Hello this is Tom Hilberg, one of the volunteers in the research room at the Medina County District Library. I recently attended the National Genealogical Society(NGS) 2016 Conference in Fort Lauderdale, Florida, and Kathy suggested that I report on it.
The conference was held at the Fort Lauderdale Convention Center, and in an area with several hotels for attendees to stay. I picked the Hilton which was just across the street and a short five-minute walk. I’m not sure how many of the 1,915 participates were at my hotel, but judging from the traffic in the morning and after the end each afternoon, there were many. The hotel also served as the site of the NGS Banquet on Friday evening. Of course the conference was hosted by the NGS, but also by local host society, Florida State Genealogical Society, who hosted a very loud get together around the pool one evening. Many other groups held gatherings during the four-day conference.
Sessions started at 8 a.m. each morning and ended at 5 p.m., so one could keep up a very busy schedule. The first morning started with an opening session of announcements, presentation of awards by the NGS, and a keynote address by Connie Lester. Associate Professor in History, University of Central Florida. Her expertise is the rural south 1870 to 1940, and see gave a very insightful look at the early settlement of southern Florida. The end of her remarks marked the opening of the Exhibit Hall and I think all 1,900 people were there. There were many national and regional vendors present with the hall being dominated by Ancestry, Family Search, Find My Past, My Heritage and Pro Quest. Other vendors, big and small, were busy each day with mini presentations, book signings and helping researchers. I visited the booth for the New York (state) Genealogical and Biographical Society, as this is one of my main interests at present, trying to get more information on my wife’s “Daniels” line going back so far to 1780. I also attended on Thursday, four of the five presentations in the New York Research track put on by the society.

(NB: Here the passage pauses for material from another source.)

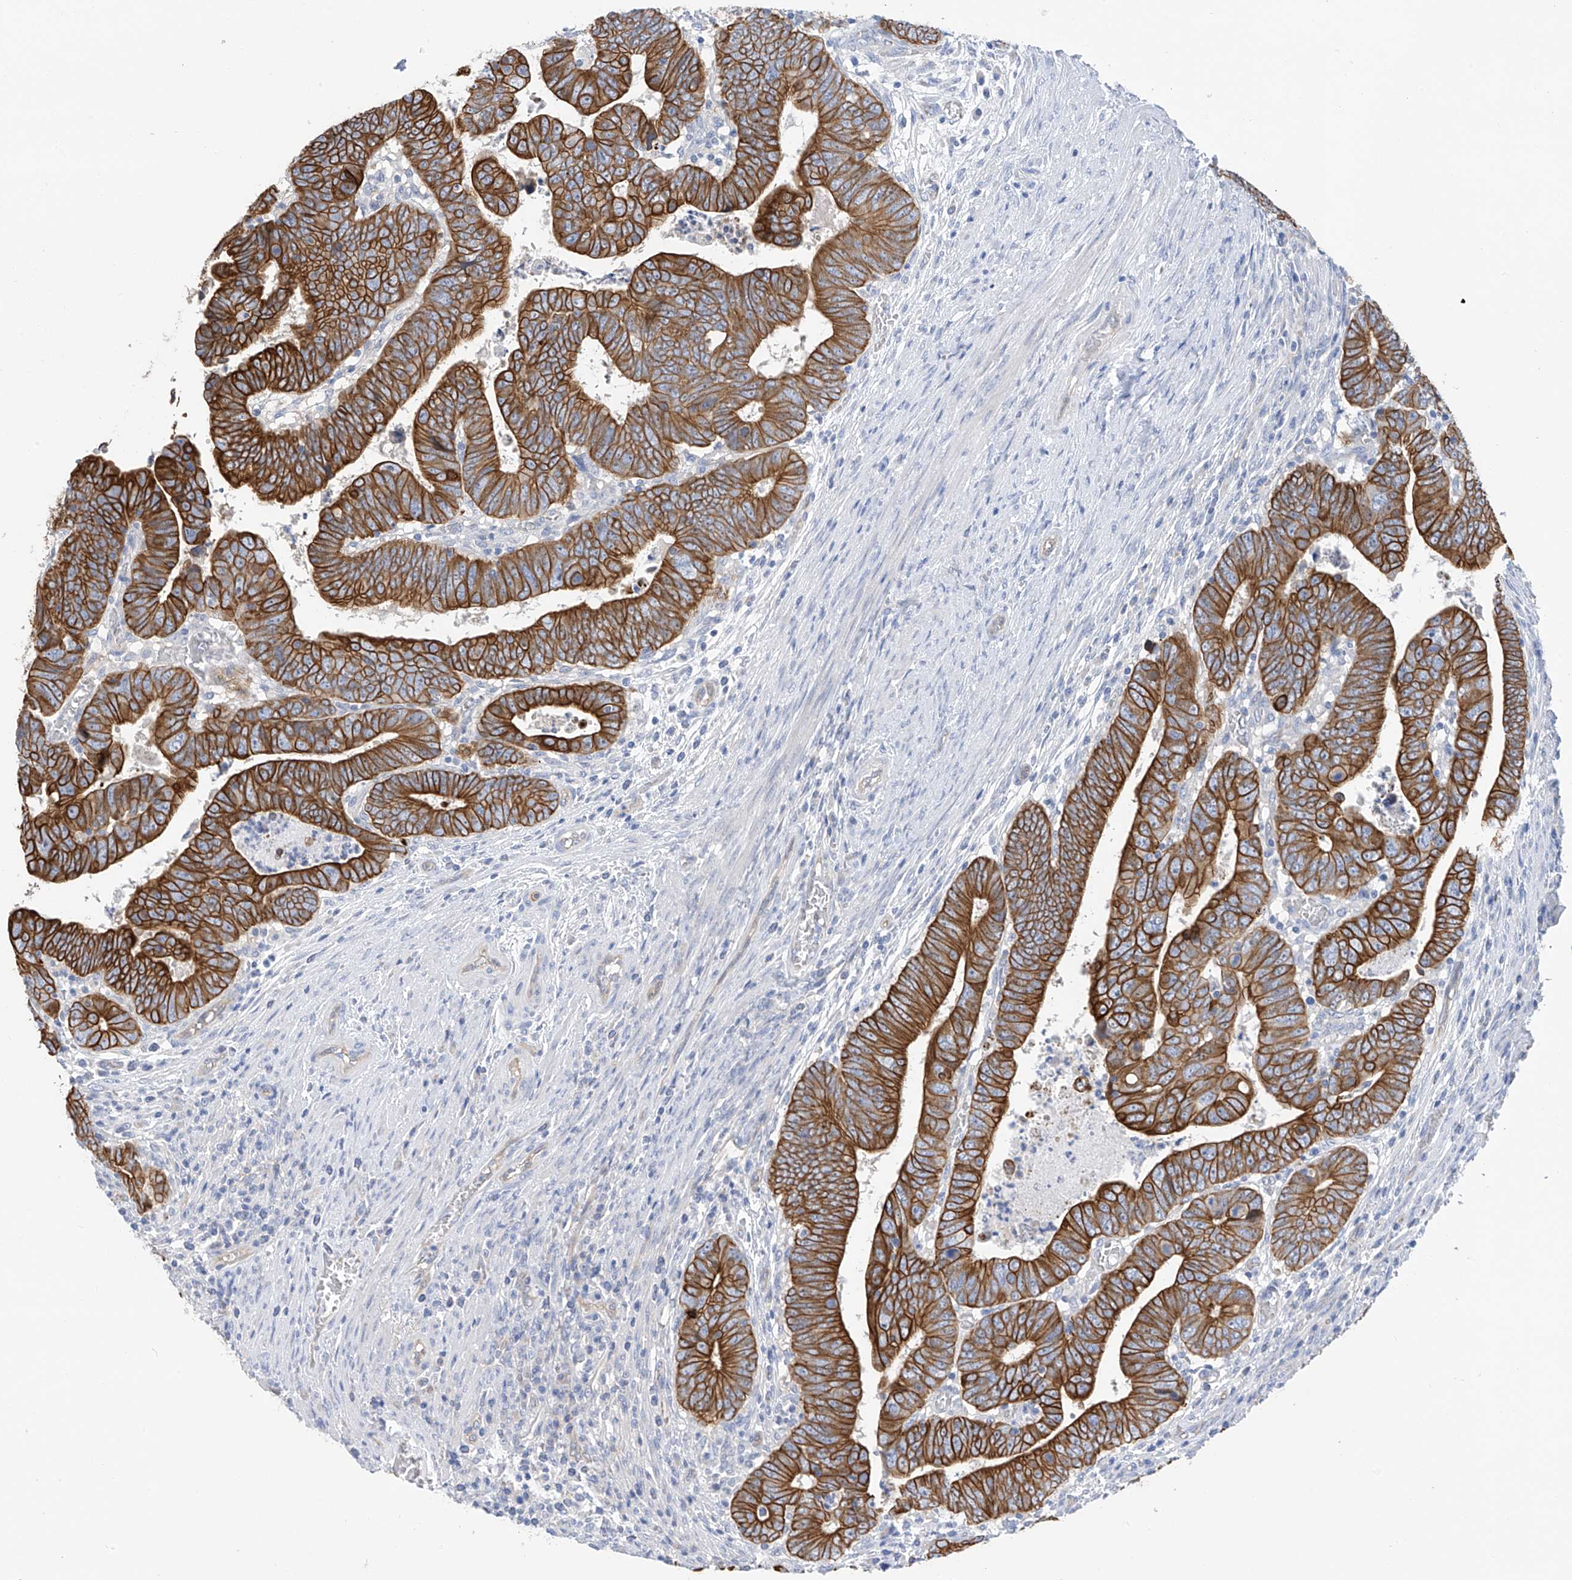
{"staining": {"intensity": "strong", "quantity": ">75%", "location": "cytoplasmic/membranous"}, "tissue": "colorectal cancer", "cell_type": "Tumor cells", "image_type": "cancer", "snomed": [{"axis": "morphology", "description": "Normal tissue, NOS"}, {"axis": "morphology", "description": "Adenocarcinoma, NOS"}, {"axis": "topography", "description": "Rectum"}], "caption": "Human colorectal cancer (adenocarcinoma) stained with a protein marker shows strong staining in tumor cells.", "gene": "PIK3C2B", "patient": {"sex": "female", "age": 65}}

Presentations are the main reason for attending a national conference. I have enjoyed going to the OGS conference since the late 1980’s. There is always something to be learned, old friends and great speakers. A national conference gives one the same experience only larger. One is given the opportunity to hear more speakers from across the country who are knowledgeable and experienced in their fields. One drawback, not all sessions live up to what is written in the conference program.
After the first day, each morning was divided into three sessions, a two and a half hour break for lunch, and two sessions in the afternoon. The lunch break each day had at least two to three organizations holding luncheons. Of course these were by reservation and at a cost. I took advantage of the New York Societies luncheon and was seated next to two friends on my right and a very interesting gentleman from Canada on my left. He had one parent English and one American and was attempting to learn more on researching in the US.
Most days I purchased lunch from a vendor at the conference center and ate and read in the park across from the center. This was nice and except for one day of heavy rain, it was sunny and warm. Which brings we to the worst part of the conference, the rooms were COLD. I know the reason, to keep us from being too warm and falling asleep during the presentations. But when I say cold, I mean COLD!
Each day the time slots were divided into tracks, that changed daily. One could attend sessions on Wednesday for: Land Records, Starting Off, Coast and Caribbean, Cemeteries, Court House Research, Contest, Tips and Techniques, Florida Military, Research and Repositories.
Other days one would find tracks on Land Records, Organizing and Planning, Sharing Your Research Stories, DNA, Jewish Research, Internet and Technology, Women African-American Research, Across the Pond, Methods for Success and British Isles.
For myself, besides the New York sessions, where I learned about “New York Research Repositories, Part 1 and 2,” the “Essential (NY) Home Reference Shelf,” and the “New York State Archives and Library.” Other sessions attended were on “Resolving Conflicts in Genealogical Records,” by Judy Russell, the Legal Genealogist. Judy is one of my favorite speakers, along with Dick Eastman. I attended a session on using “Social History and Historical Fiction to further my research” and another on the use of Probate records. The session on “Your Immigrants’ Germany: Microstates and Microbreweries,” was a disappointment – No Beer, but helpful otherwise as was the session on “Death and Dying: Changes in Medical Care in the 19th Century.” Interesting how as horrible the Civil War was for the country, how beneficial it was to the advancement of medical science.
Session and luncheon photos are by Scott Stewart Photography LLC and are from the NGS website.
Thanks Tom for a glimpse of the National Genealogical Society Conference!